Write only the number of lines in the data that include the word "Sargento".

[Data for the task Boundary: Start]

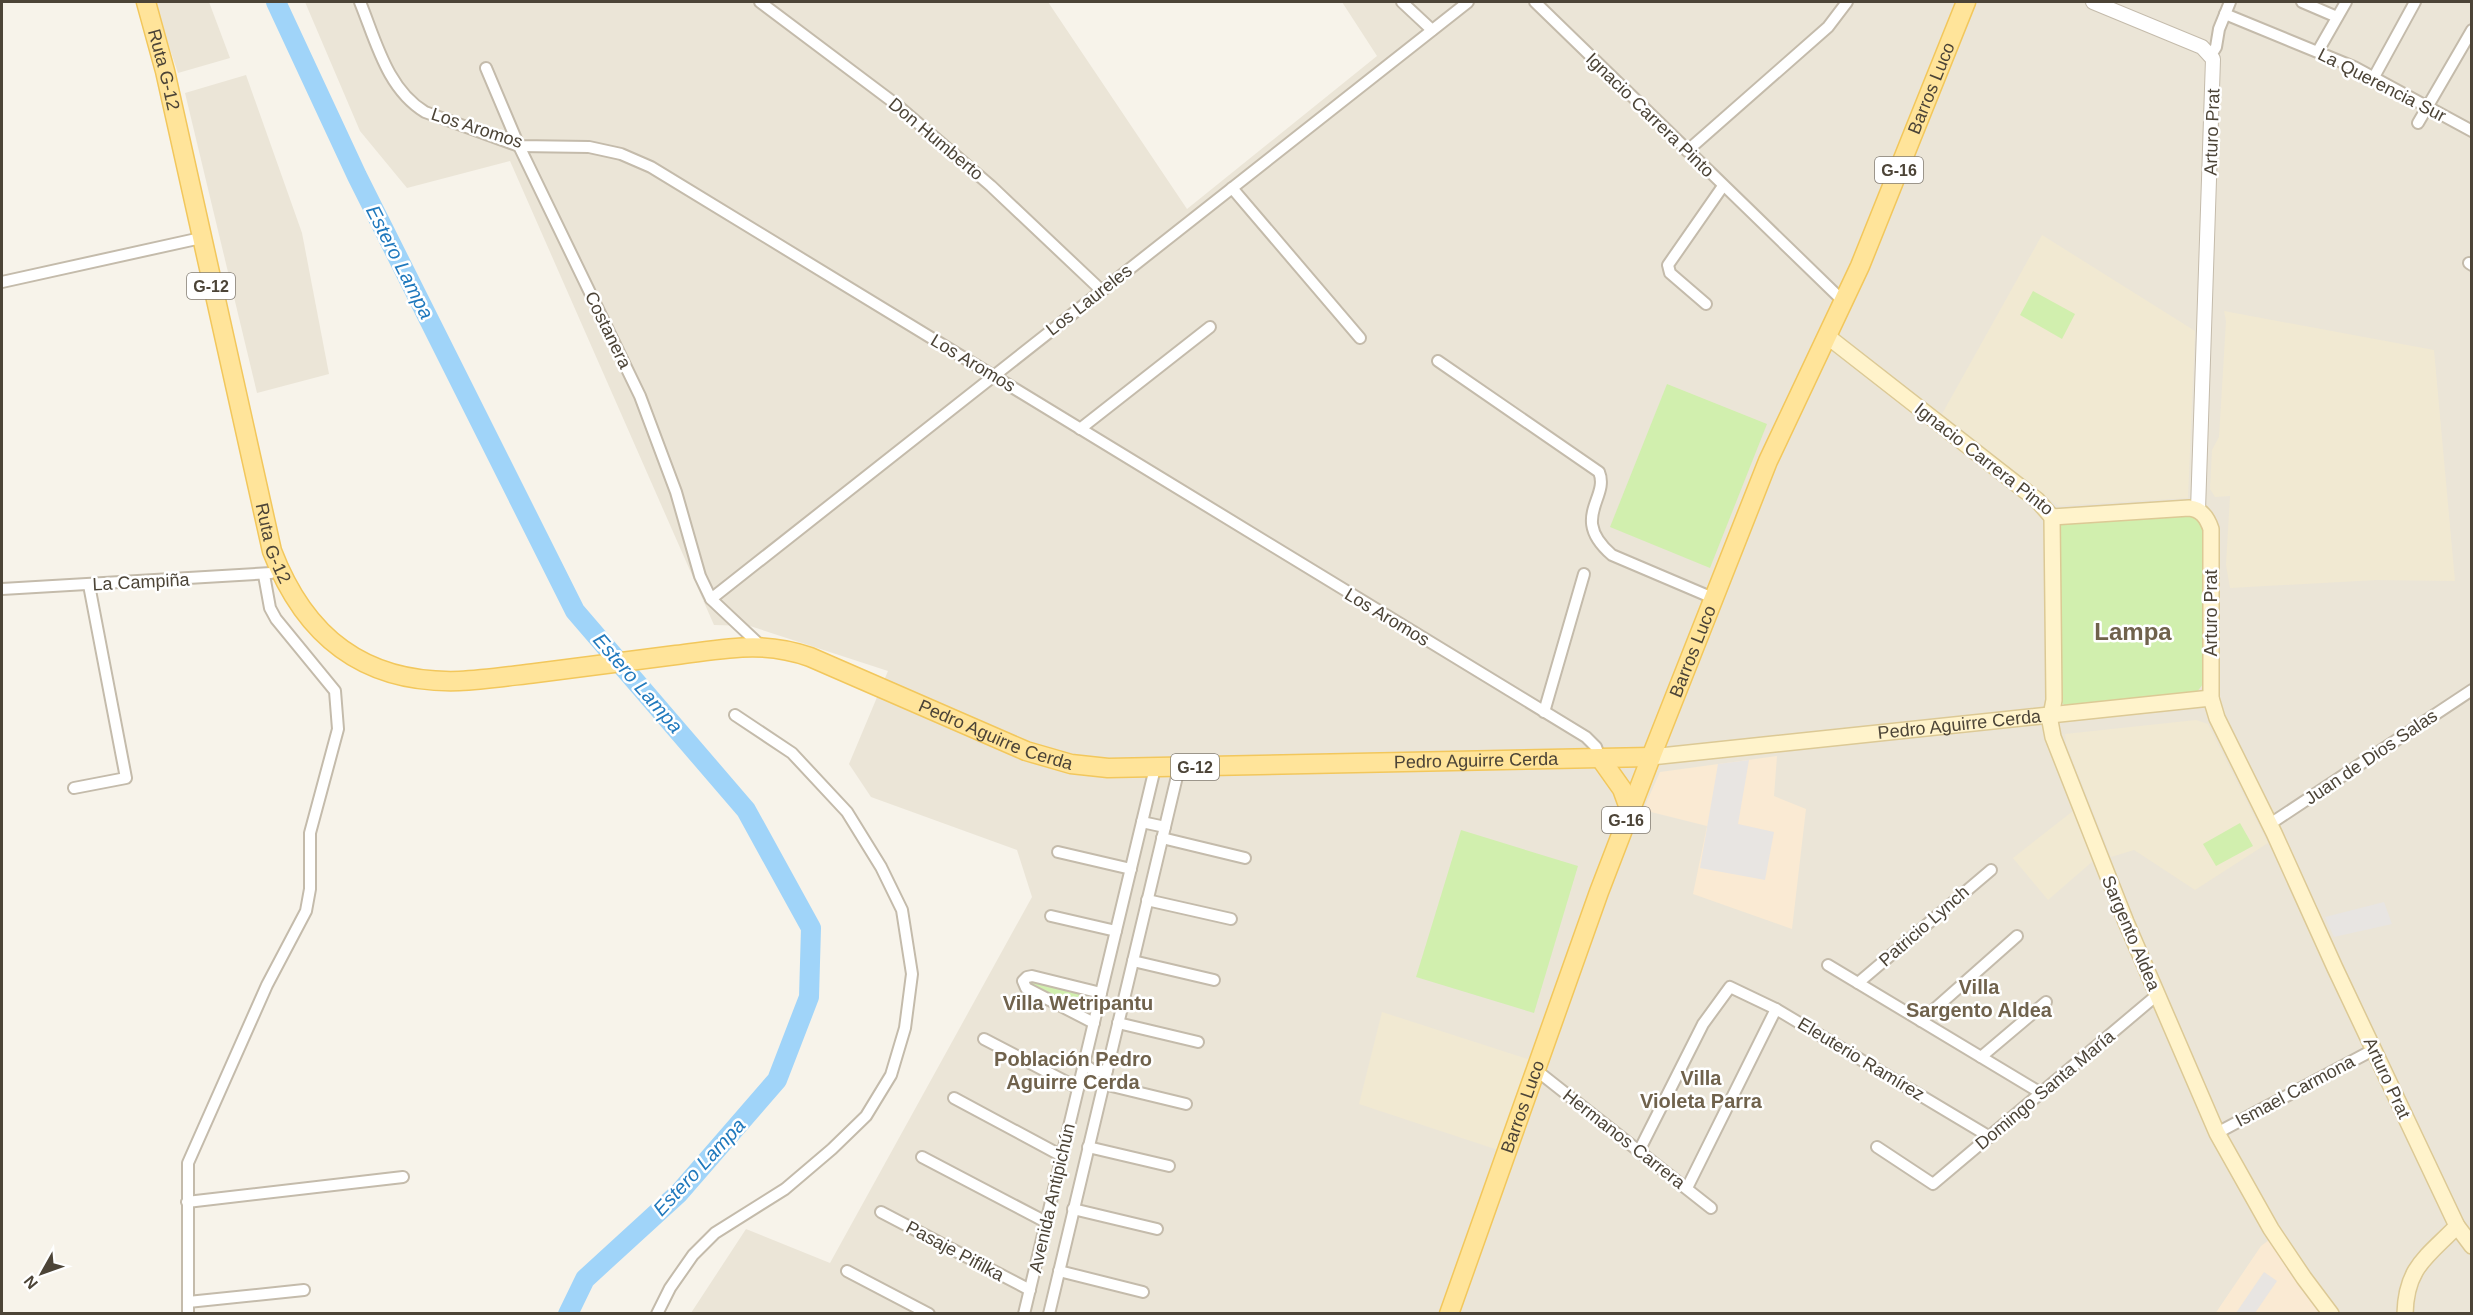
<svg xmlns="http://www.w3.org/2000/svg" width="2473" height="1315" viewBox="0 0 2473 1315" font-family="Arial,sans-serif">
<rect width="100%" height="100%" fill="#f7f3ea"/>
<g fill="#ebe5d7">
<path d="M 154,2 L 209,2 L 230,58 L 178,73 Z"/>
<path d="M 305,2 L 1048,2 L 1187,209 L 1377,56 L 1342,2 L 2471,2 L 2471,1313 L 691,1313 L 746,1229 L 830,1263 L 1032,897 L 1017,850 L 871,797 L 849,764 L 888,671 L 750,626 L 714,625 L 510,161 L 407,188 L 360,131 Z"/>
<path d="M 246,75 L 302,233 L 329,374 L 257,393 L 185,93 Z"/>
</g>
<g fill="#faead3">
<path d="M 1777,756 L 1774,796 L 1806,809 L 1792,929 L 1693,894 L 1707,826 L 1643,810 L 1660,772 Z"/>
<path d="M 2269,1240 L 2321,1313 L 2215,1314 L 2261,1246 Z"/>
</g>
<g fill="#f1e9d2">
<path d="M 2042,235 L 2195,331 L 2188,498 L 2058,506 L 1942,414 Z"/>
<path d="M 2224,311 L 2434,350 L 2455,581 L 2377,580 L 2230,588 L 2226,565 L 2230,496 L 2215,497 L 2210,489 L 2212,450 L 2219,437 L 2226,321 Z"/>
<path d="M 2196,720 L 2208,724 L 2268,843 L 2195,890 L 2134,850 L 2111,857 L 2066,744 L 2065,734 Z"/>
<path d="M 2073,811 L 2093,861 L 2048,900 L 2013,858 Z"/>
<path d="M 1382,1012 L 1531,1060 L 1498,1150 L 1359,1104 Z"/>
</g>
<g fill="#d1efae">
<path d="M 2033,291 L 2075,314 L 2062,339 L 2020,315 Z"/>
<path d="M 1667,384 L 1767,424 L 1710,568 L 1610,527 Z"/>
<path d="M 2189,513 L 2199,517 L 2204,526 L 2203,684 L 2197,692 L 2067,707 L 2062,703 L 2059,692 L 2057,528 L 2062,521 Z"/>
<path d="M 2240,823 L 2253,846 L 2216,866 L 2203,844 Z"/>
<path d="M 1461,830 L 1578,866 L 1534,1013 L 1416,977 Z"/>
<path d="M 1032,980 L 1093,996 L 1088,1016 L 1032,987 Z"/>
</g>
<g fill="#e8e5e2">
<path d="M 1749,760 L 1738,824 L 1774,832 L 1765,880 L 1700,868 L 1718,764 Z"/>
<path d="M 2384,902 L 2392,924 L 2334,937 L 2325,917 Z"/>
<path d="M 2264,1272 L 2277,1281 L 2255,1313 L 2236,1313 Z"/>
</g>
<g fill="none" stroke-linecap="round" stroke-linejoin="round">
<path stroke="#a0d4f9" stroke-width="20" d="M 276,2 L 357,176 L 575,611 L 746,810 L 811,928 L 809,997 L 777,1080 L 679,1193 L 585,1279 L 568,1314"/>
<g stroke="#c4bbab" stroke-width="14">
<g id="minor">
<path d="M 360,2 C 376,41 387,89 425,112 L 519,146 L 589,147 L 621,154 L 651,167 L 1586,737 L 1596,747 L 1600,758"/>
<path d="M 760,2 L 897,105 L 991,186 L 1101,290"/>
<path d="M 1402,2 L 1432,30"/>
<path d="M 1535,2 L 1844,302"/>
<path d="M 2302,2 L 2337,17"/>
<path d="M 2225,14 L 2354,67 L 2472,131"/>
<path d="M 2318,51 L 2346,2"/>
<path d="M 2211,55 L 2216,47 L 2219,29 L 2230,2"/>
<path d="M 486,68 L 519,146 L 640,396 L 676,492 L 700,576 L 711,599 L 761,646"/>
<path d="M 2374,77 L 2415,2"/>
<path d="M 2418,123 L 2472,30"/>
<path d="M 1687,151 L 1828,27 L 1847,2"/>
<path d="M 1232,188 L 1360,338"/>
<path d="M 2469,263 L 2472,265"/>
<path d="M 2,282 L 201,238"/>
<path d="M 1706,304 L 1670,273 L 1668,265 L 1723,186"/>
<path d="M 1438,361 L 1599,472 C 1610,498 1569,518 1612,555 L 1713,598"/>
<path d="M 1080,429 L 1210,327"/>
<path d="M 2,589 L 271,573"/>
<path d="M 711,599 L 1468,2"/>
<path d="M 1544,712 L 1584,574"/>
<path d="M 74,788 L 126,778 L 89,585"/>
<path d="M 1142,822 L 1165,827"/>
<path d="M 2270,824 L 2472,690"/>
<path d="M 1162,838 L 1245,858"/>
<path d="M 1058,852 L 1131,869"/>
<path d="M 1147,900 L 1231,919"/>
<path d="M 1051,916 L 1116,931"/>
<path d="M 1133,961 L 1214,980"/>
<path d="M 1828,965 L 2041,1093"/>
<path d="M 1858,983 L 1991,870"/>
<path d="M 1921,1021 L 2017,936"/>
<path d="M 1094,1023 L 1026,988 L 1023,981 L 1027,977 L 1032,976 L 1101,993"/>
<path d="M 1118,1023 L 1198,1042"/>
<path d="M 984,1039 L 1078,1088"/>
<path d="M 1981,1057 L 2046,1002"/>
<path d="M 1084,1064 L 1095,1072 L 1107,1070"/>
<path d="M 1536,1070 L 1711,1208"/>
<path d="M 1080,1083 L 1095,1082 L 1186,1104"/>
<path d="M 954,1098 L 1062,1156"/>
<path d="M 2217,1133 L 2373,1050"/>
<path d="M 1088,1147 L 1169,1166"/>
<path d="M 1877,1147 L 1933,1184 L 2157,995"/>
<path d="M 1639,1151 L 1703,1024 L 1730,987 L 1776,1009 L 1990,1137"/>
<path d="M 922,1157 L 1046,1222"/>
<path d="M 1687,1188 L 1776,1009"/>
<path d="M 187,1202 L 403,1177"/>
<path d="M 1073,1209 L 1157,1229"/>
<path d="M 881,1212 L 1030,1290"/>
<path d="M 847,1271 L 929,1314"/>
<path d="M 1059,1271 L 1143,1292"/>
<path d="M 188,1302 L 304,1290"/>
<path d="M 188,1314 L 188,1163 L 267,985 L 306,911 L 310,889 L 310,833 L 338,729 L 335,691 L 276,619 L 270,608 L 264,575"/>
<path d="M 657,1314 L 670,1288 L 693,1255 L 715,1233 L 785,1189 L 832,1149 L 866,1116 L 891,1075 L 905,1028 L 912,974 L 902,910 L 881,867 L 847,812 L 792,753 L 735,715"/>
<path d="M 1024,1314 L 1155,768"/>
<path d="M 1049,1314 L 1179,768"/>
</g>
</g>
<g stroke="#c4bbab" stroke-width="16">
<path id="tertiary" d="M 2093,2 L 2202,47 L 2213,59 L 2198,510"/>
</g>
<g stroke="#dcc995" stroke-width="18">
<g id="secondary">
<path d="M 1827,336 L 2037,500 L 2052,517"/>
<path d="M 2052,517 L 2189,508 C 2201,509 2207,517 2211,529 L 2211,698 L 2217,718 L 2274,833 L 2335,968 L 2457,1226 L 2472,1246"/>
<path d="M 2052,517 L 2054,700 L 2050,721 L 2053,737 L 2126,922 L 2217,1133 L 2271,1229 L 2304,1278 L 2331,1314"/>
<path id="s1" d="M 1651,757 L 2211,698"/>
<path d="M 2405,1314 C 2406,1267 2427,1257 2457,1226"/>
</g>
</g>
<g stroke="#f2c75c" stroke-width="21">
<g id="primary">
<path id="s2" d="M 146,2 L 165,71 L 272,551 C 305,637 364,684 459,681 C 484,680 510,676 536,673 C 582,667 629,661 676,655 C 725,649 762,640 810,657 L 1026,751 L 1071,764 L 1108,768 L 1651,757"/>
<path d="M 1600,758 L 1622,789 L 1630,811"/>
<path id="s3" d="M 1449,1314 L 1599,892 L 1651,757 L 1768,461 L 1860,266 L 1966,2"/>
</g>
</g>
<use href="#minor" stroke="#fff" stroke-width="10"/>
<use href="#tertiary" stroke="#fff" stroke-width="14"/>
<use href="#secondary" stroke="#fff3cb" stroke-width="15"/>
<use href="#primary" stroke="#ffe49a" stroke-width="18"/>
</g>
<g text-anchor="middle" dominant-baseline="central" stroke-width="5" stroke-linejoin="round" paint-order="stroke">
<g fill="#fff" stroke="#827c73" stroke-width="1.5">
<rect x="1875" y="157" width="48" height="26" rx="4.5"/>
<rect x="187" y="273" width="48" height="26" rx="4.5"/>
<rect x="1171" y="754" width="48" height="26" rx="4.5"/>
<rect x="1602" y="807" width="48" height="26" rx="4.5"/>
</g>
<g font-size="16" font-weight="bold" fill="#4c4437">
<text x="1899" y="170">G-16</text>
<text x="211" y="286">G-12</text>
<text x="1195" y="767">G-12</text>
<text x="1626" y="820">G-16</text>
</g>
<g font-size="18" fill="#4c4437" stroke="#fff">
<text stroke="none"><textPath href="#s2" startOffset="70">Ruta G-12</textPath></text>
<text transform="translate(2382 85) rotate(27)">La Querencia Sur</text>
<text stroke="none"><textPath href="#s3" startOffset="1318">Barros Luco</textPath></text>
<text transform="translate(1650 115) rotate(44)">Ignacio Carrera Pinto</text>
<text transform="translate(477 128) rotate(18)">Los Aromos</text>
<text transform="translate(2212 132) rotate(-88)">Arturo Prat</text>
<text transform="translate(936 139) rotate(40)">Don Humberto</text>
<text transform="translate(1089 300) rotate(-38)">Los Laureles</text>
<text transform="translate(608 330) rotate(64)">Costanera</text>
<text transform="translate(973 363) rotate(31)">Los Aromos</text>
<text transform="translate(1984 459) rotate(38)">Ignacio Carrera Pinto</text>
<text stroke="none"><textPath href="#s2" startOffset="556">Ruta G-12</textPath></text>
<text transform="translate(141 582) rotate(-3)">La Campiña</text>
<text transform="translate(2211 613) rotate(-90)">Arturo Prat</text>
<text transform="translate(1387 617) rotate(31)">Los Aromos</text>
<text stroke="none"><textPath href="#s3" startOffset="706">Barros Luco</textPath></text>
<text stroke="none"><textPath href="#s1" startOffset="310">Pedro Aguirre Cerda</textPath></text>
<text stroke="none"><textPath href="#s2" startOffset="1365">Pedro Aguirre Cerda</textPath></text>
<text transform="translate(2371 757) rotate(-34)">Juan de Dios Salas</text>
<text stroke="none"><textPath href="#s2" startOffset="1851">Pedro Aguirre Cerda</textPath></text>
<text transform="translate(1924 926) rotate(-41)">Patricio Lynch</text>
<text transform="translate(2131 933) rotate(67)">Sargento Aldea</text>
<text transform="translate(1861 1059) rotate(31)">Eleuterio Ramírez</text>
<text transform="translate(2387 1078) rotate(65)">Arturo Prat</text>
<text transform="translate(2045 1090) rotate(-40)">Domingo Santa María</text>
<text transform="translate(2295 1091) rotate(-28)">Ismael Carmona</text>
<text stroke="none"><textPath href="#s3" startOffset="220">Barros Luco</textPath></text>
<text transform="translate(1624 1139) rotate(38)">Hermanos Carrera</text>
<text transform="translate(1052 1198) rotate(-77)">Avenida Antipichún</text>
<text transform="translate(955 1251) rotate(28)">Pasaje Pifilka</text>
</g>
<g font-size="20" font-style="italic" fill="#2079bd" stroke="#fff">
<text transform="translate(400 262) rotate(63)">Estero Lampa</text>
<text transform="translate(638 683) rotate(49)">Estero Lampa</text>
<text transform="translate(699 1167) rotate(-47)">Estero Lampa</text>
</g>
<g font-size="20" font-weight="bold" fill="#70624c" stroke="#fff">
<text x="1979" y="987">Villa<tspan x="1979" dy="23">Sargento Aldea</tspan></text>
<text x="1078" y="1003">Villa Wetripantu</text>
<text x="1073" y="1059">Población Pedro<tspan x="1073" dy="23">Aguirre Cerda</tspan></text>
<text x="1701" y="1078">Villa<tspan x="1701" dy="23">Violeta Parra</tspan></text>
</g>
<g font-size="24" font-weight="bold" fill="#70624c" stroke="#fff">
<text x="2133" y="631">Lampa</text>
</g>
</g>
<rect width="2473" height="1315" fill="none" stroke="#4c4437" stroke-width="6"/>
<g transform="translate(42 1273) rotate(230)" stroke="#ffffff" stroke-width="4.5" paint-order="stroke">
<path d="M0-4.5L10 22L0 15L-10 22Z" fill="#4c4437"/>
<text y="-9" font-size="16" font-weight="bold" text-anchor="middle" fill="#4c4437">N</text>
</g>
</svg>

[Data for the task Boundary: End]

== Answer to this task ==
2